A dish from the south of France helps Whitey reconnect with a comrade from his past who swapped the wine world for sacramental and ceremonial silverware.

Jan 23, 2018, updated Jan 23, 2018
The view from Basket Range winery. Photo: Philip White

The view from Basket Range winery. Photo: Philip White

It’s all too human that good people are often driven apart by shared grief. The depth and savagery of the loss eventually become so confounding and crippling that we each need to take grief alone to the wilderness before we can afford to publicly live with it. Sometimes this takes years. Decades. Lifetimes.

A couple of weeks back at a splendid luncheon at the Broderick family’s Basket Range vineyard and winery I met Léa Bru, from the north-west Mediterranean town, Sète. It’s next to Frontignan, near Montpellier.

Léa, who is the opposite of grief, brought a scrumptious octopus pie she’d made to her homeport recipe. Even before we’d broached its crust I was tripped to that proud seaside town, reminding me of a comrade, Francois Henri, who retired there after leaving his eventual chairmanship of Champagne Krug, and another, Dennis De Muth, who’d worked with Francois in Remy Australie through the ’80s and loved to visit his old boss in France. They were best mates. With Clare and Ingrid, they’d hire a boat and hit the canals.

Other determined trenchermen, Colin Richardson and Stephen Tracey, also worked with them. Once we’d met, we formed lifelong friendships. We were bad. They sold distinguished products like Remy Martin, Krug, Paul Jaboulet, Charles Heidsieck, Quelltaler Estate and Blue Pyrenees Estate. Francois, Colin and Stephen are long dead; in the grief I lost track of Dennis.

That handsome pie Léa made took me to those old cobbers via Sète, through the bottles of Basket Range, Craneford, Wendouree and whatnot before us; glories all. Long table fellowship in a breezy dappled shade. We were in Manet mode and mood. Those bright Hills memories kept my brain bouncing for a week. I wondered what had become of Dennis.

Then I saw a news piece on the ABC website: Syrian refugee lands dream job with Sydney silversmith company. Ping! Dennis had pursued the sacramental and ceremonial silverware business when he’d got as far away from the brutal new wine game as he could. The genteel, respectful, well-humoured days had gone in what their eventual Remy-Blass partner, the domineering Wolf Blass, called “essential industry ratchnalization”.

This yarn about the Syrian refugee with the dream silversmith job had a whiff of Dennis De Muth about it. Sure enough, there he was in the story. Not only had he got into the sacramental silver business, but he’d bought and expanded Australia’s last traditional manufacturing silversmith, WJ Sanders.

Among their many wonders, apart from a glittering line in wine chalices, the Sanders website provides videos of them making the Melbourne Cup and the Australian Men’s Open Tennis trophy. I whizzed them an email; Dennis called straight back.

“Philip,” he said, “you know all that respect we learnt in those days: the true worth of great things, their history, their provenance, their inner value? The high ideals of grand old families? Those are the ideals I’ve always applied to this old business we bought. Avo Bayramian [the refugee employee] is a master. He brings generations of silversmithing knowledge. His skills will spread to all our apprentices.”

Australian Open defending men’s singles champion Roger Federer with the trophy. Photo: AAP

I didn’t ask whether WJ Sanders provides any wine trophies to the industry Dennis escaped, but I imagine a crew of great craftsfolk accustomed to making Melbourne Cups, Australian Open trophies and chalices for Jesus’s blood could produce a beauty that don’t leak if the wine show authorities could scratch some style together and fill the old fountain pen up with chequebook blue.

> **THINGS TO DO**
a) Answer these questions from the column about Sète and Dennis De Muth:
(i) What town is Léa Bru from?
(ii) Which silversmith did Dennis buy and expand?
(iii) Which two trophies do the Sanders website videos show being made?
b) Please repeat the part of the column about Sète and Dennis De Muth that opens with the words containing "It’s all too" and closes with "years. Decades. Lifetimes.".
c) Say whether each statement agrees with the column about Sète and Dennis De Muth, and quote the words that decide it:
(i) Francois Henri retired to Sète.
(ii) Colin Richardson is still alive.
(iii) The writer asked whether WJ Sanders supplies wine trophies.

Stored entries
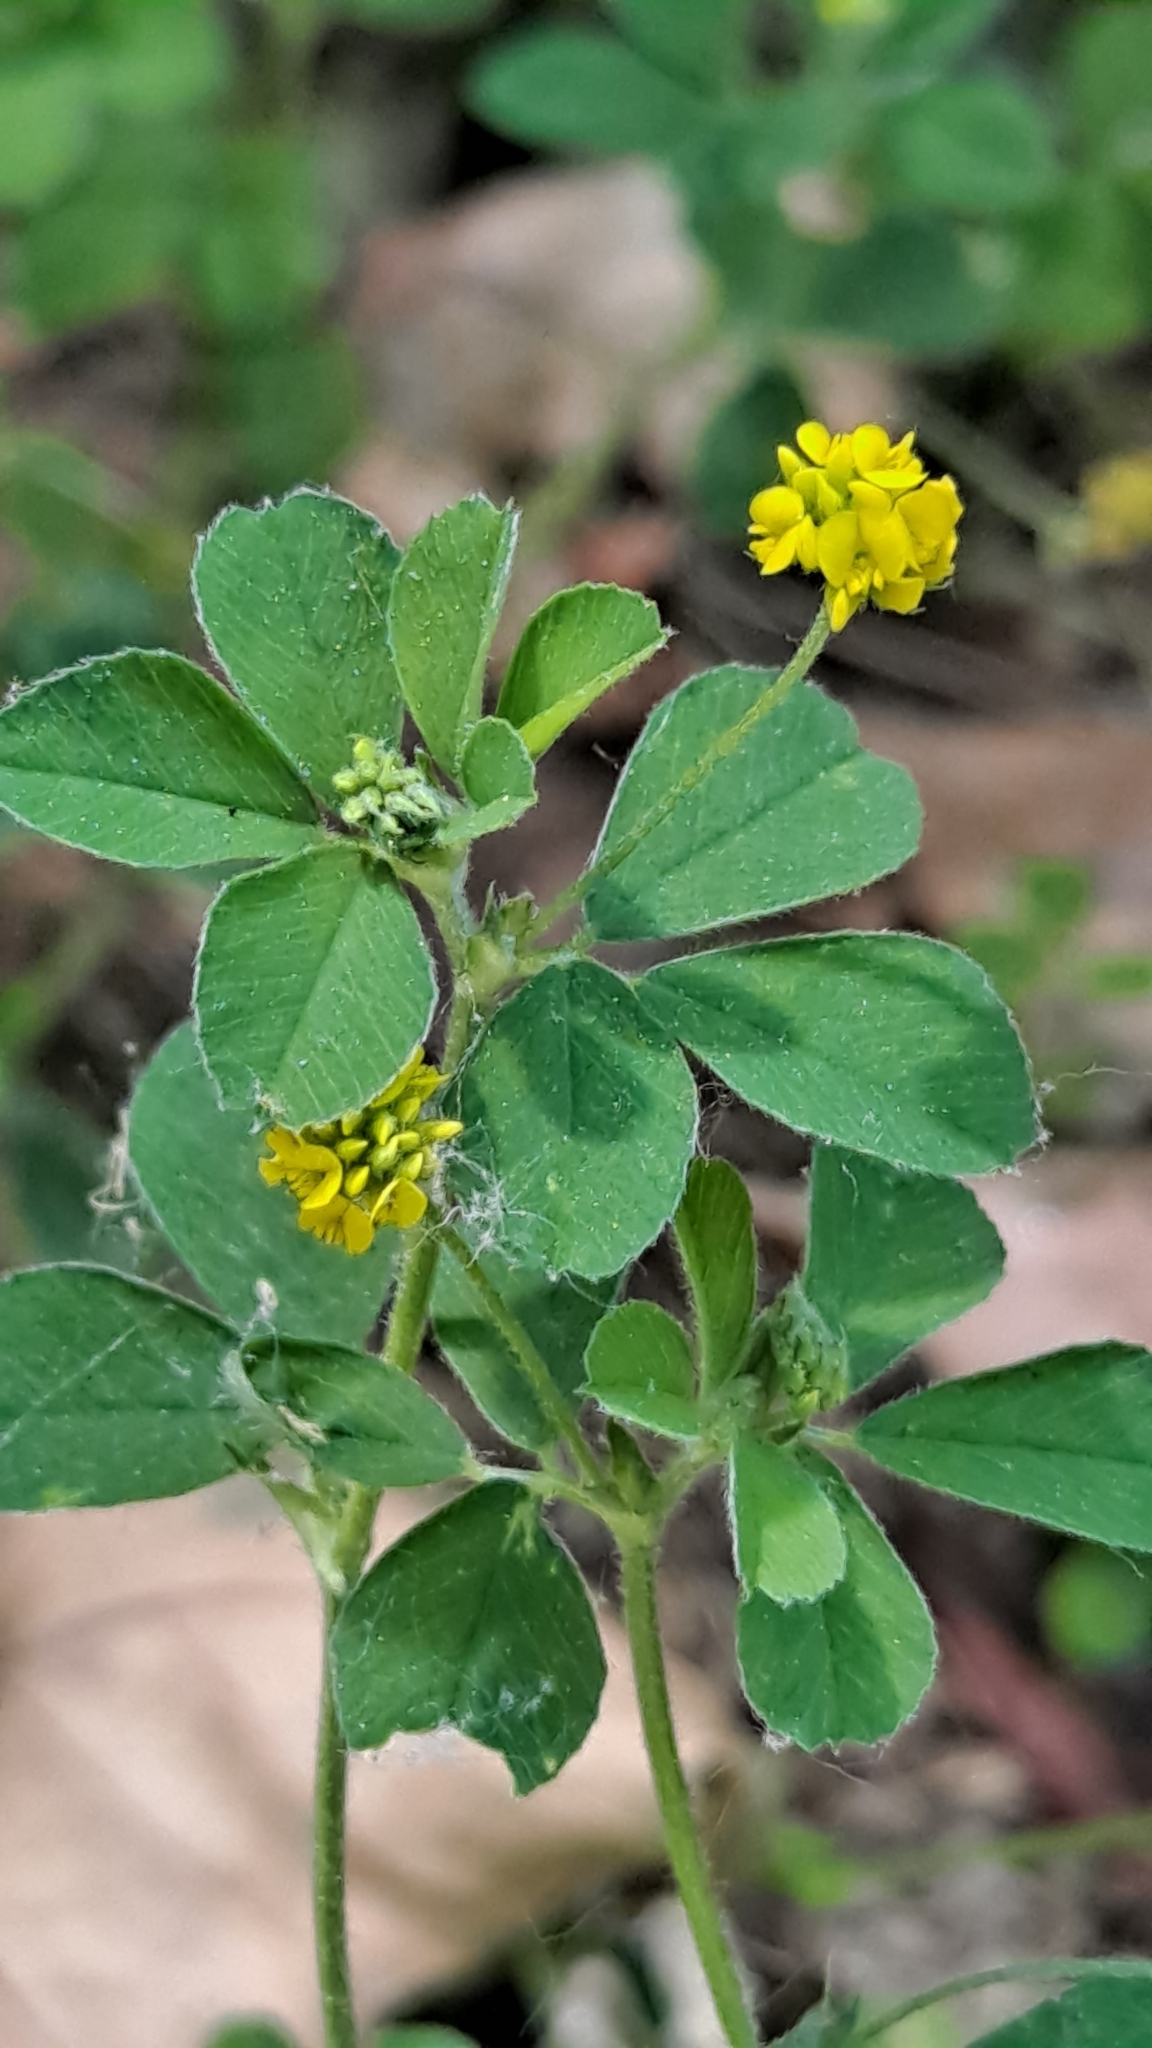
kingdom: Plantae
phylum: Tracheophyta
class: Magnoliopsida
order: Fabales
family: Fabaceae
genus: Medicago
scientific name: Medicago lupulina
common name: Black medick
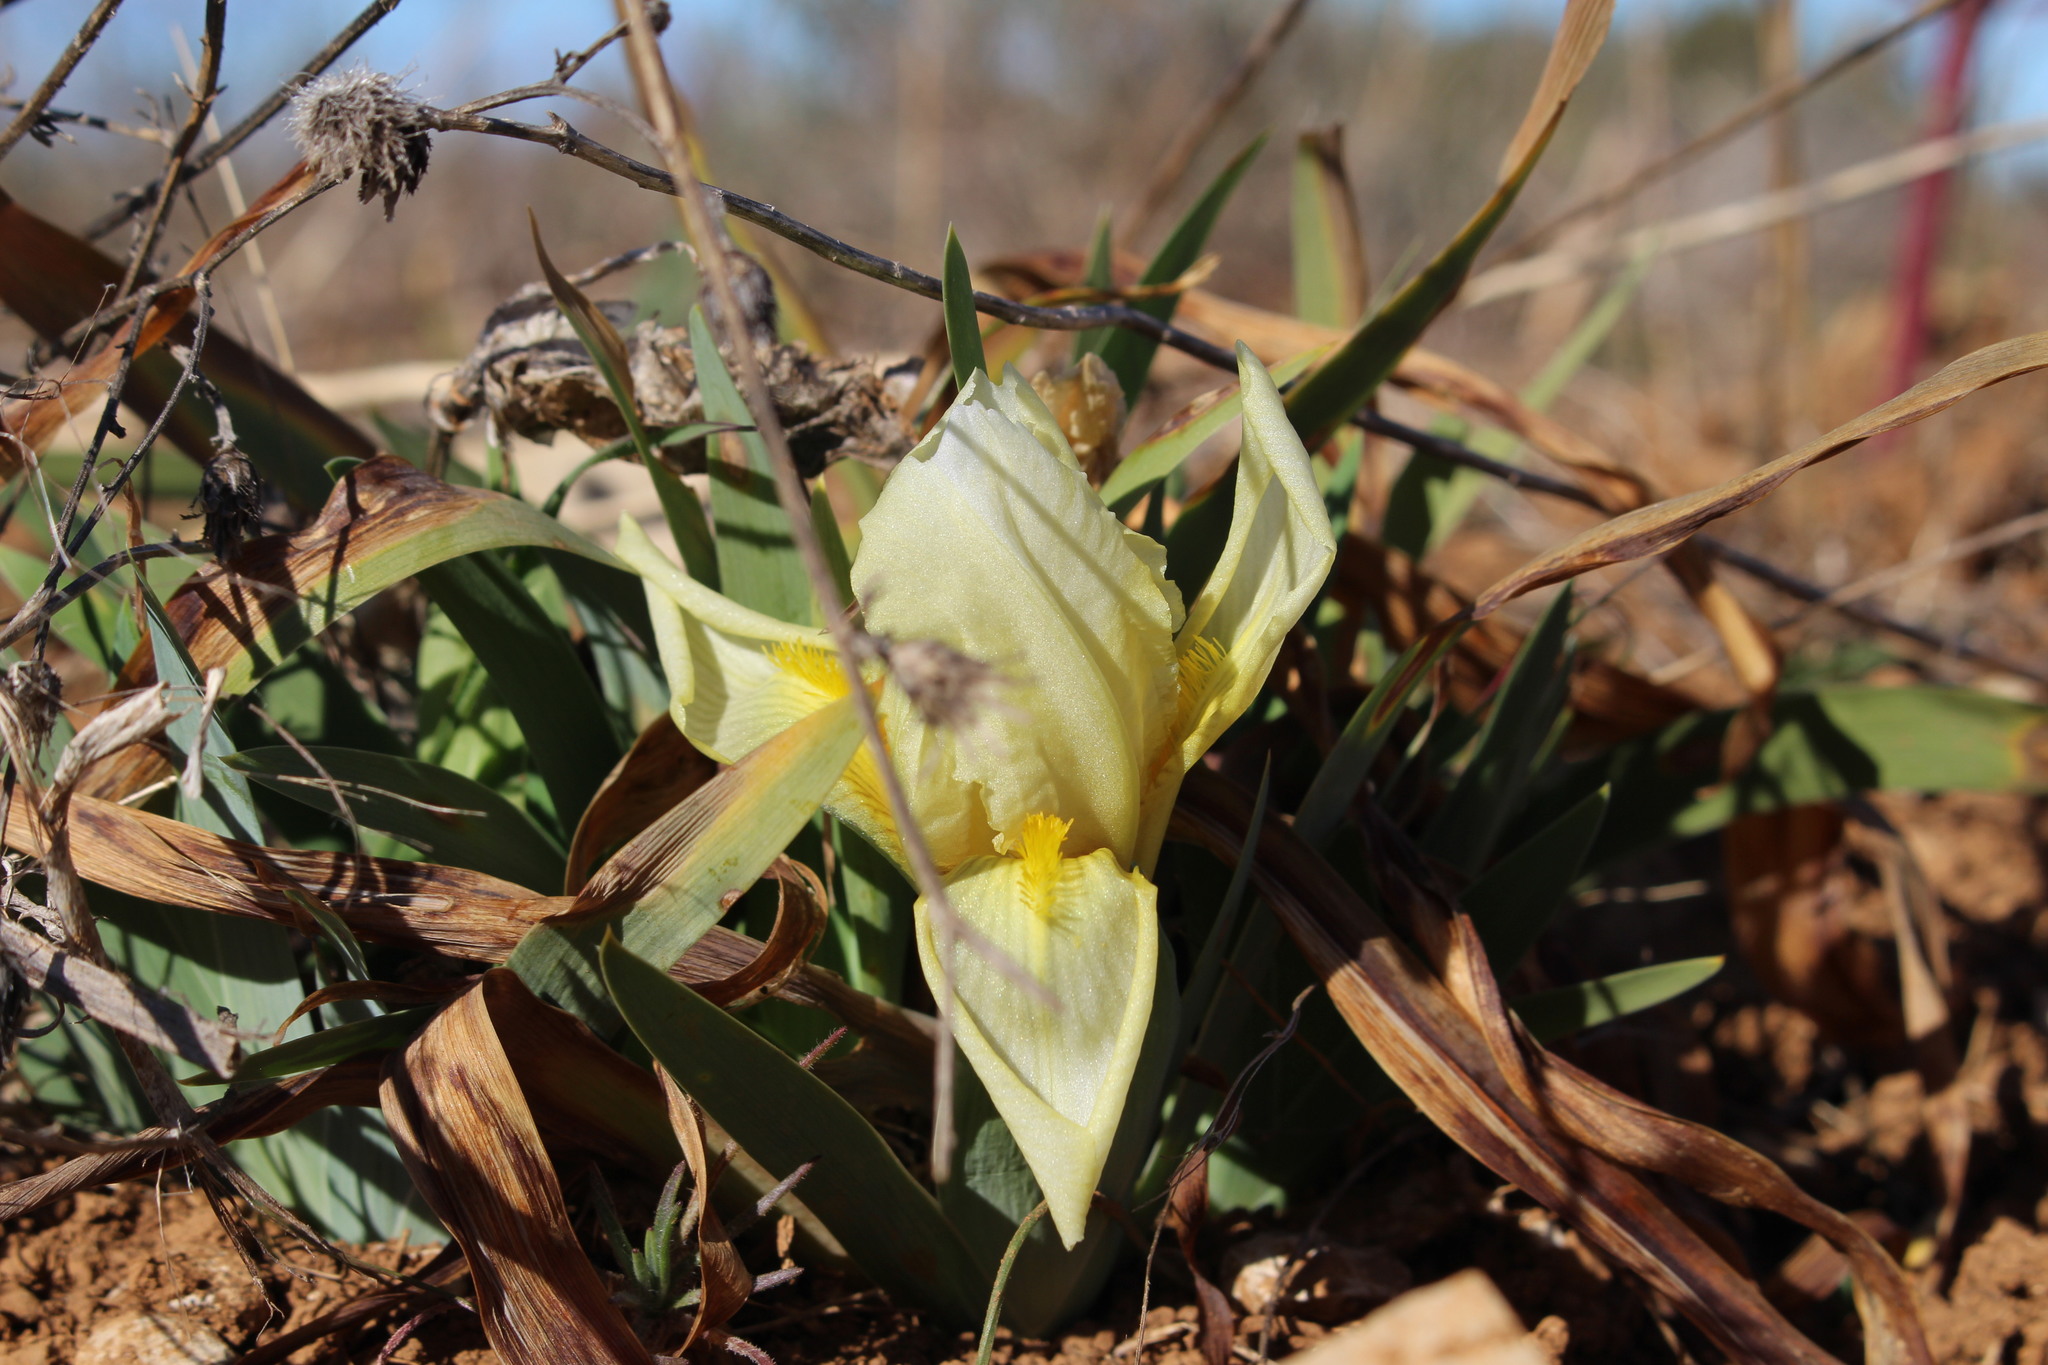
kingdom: Plantae
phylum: Tracheophyta
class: Liliopsida
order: Asparagales
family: Iridaceae
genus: Iris
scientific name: Iris lutescens
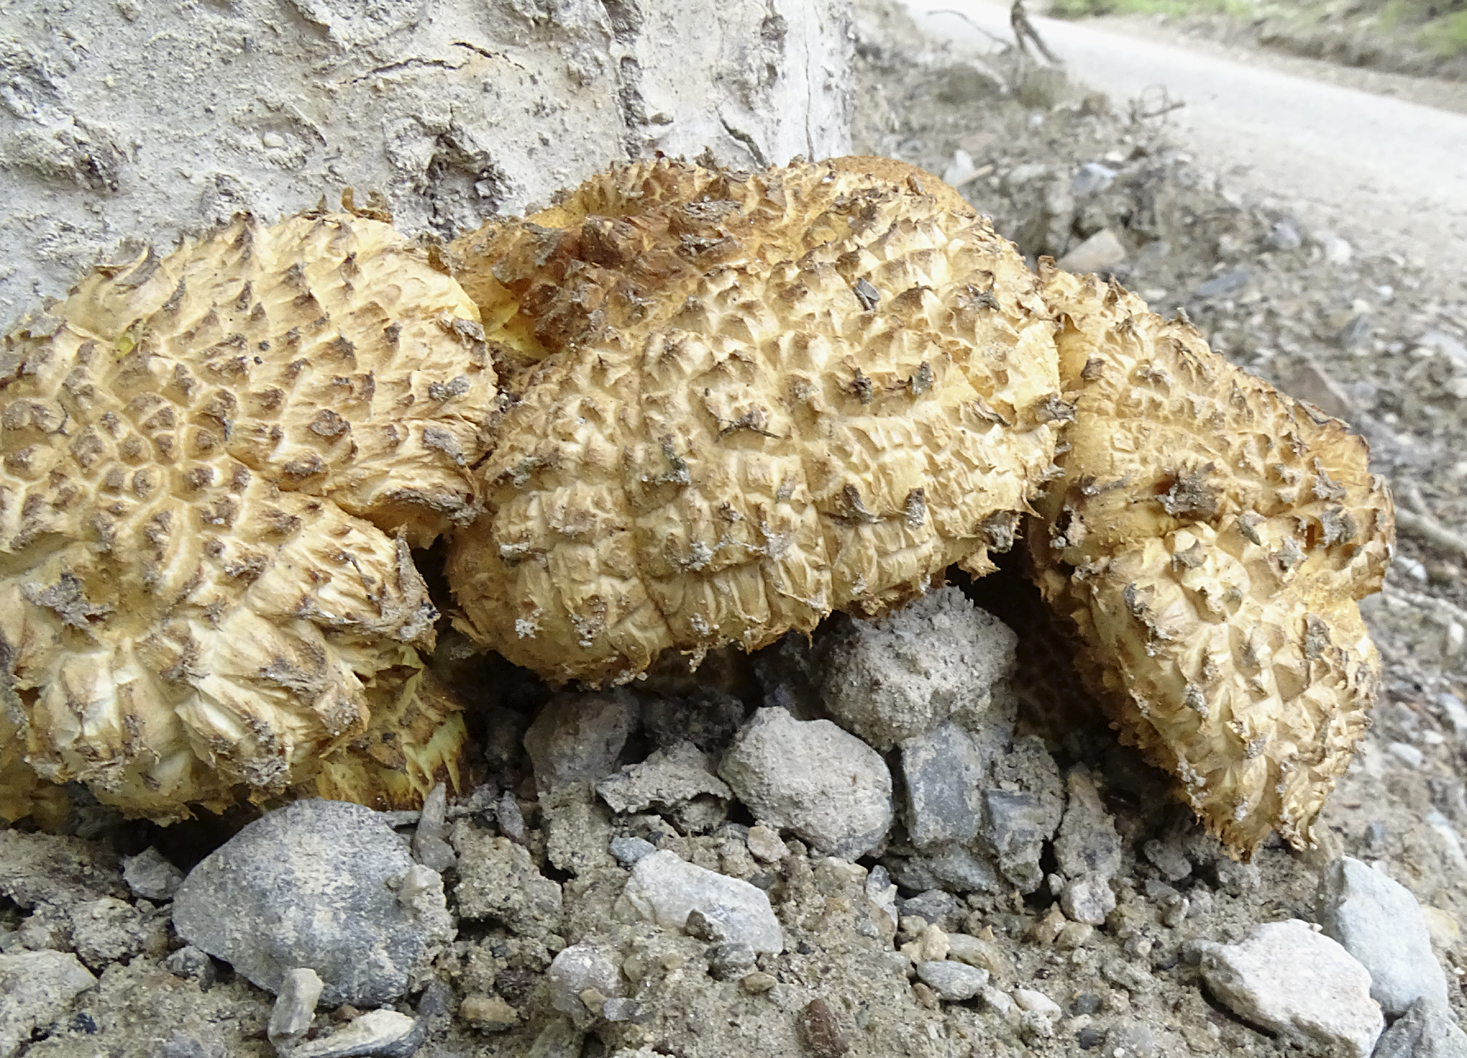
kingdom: Fungi
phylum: Basidiomycota
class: Agaricomycetes
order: Gloeophyllales
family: Gloeophyllaceae
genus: Neolentinus
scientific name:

> **ANSWERS TO THE EXERCISE**
a)
(i) Sète
(ii) WJ Sanders
(iii) The Melbourne Cup and the Australian Men's Open Tennis trophy

b)
It’s all too human that good people are often driven apart by shared grief. The depth and savagery of the loss eventually become so confounding and crippling that we each need to take grief alone to the wilderness before we can afford to publicly live with it. Sometimes this takes years. Decades. Lifetimes.

c)
(i) Yes: "I was tripped to that proud seaside town, reminding me of a comrade, Francois Henri, who retired there"
(ii) No: "Francois, Colin and Stephen are long dead"
(iii) No: "I didn’t ask whether WJ Sanders provides any wine trophies to the industry Dennis escaped"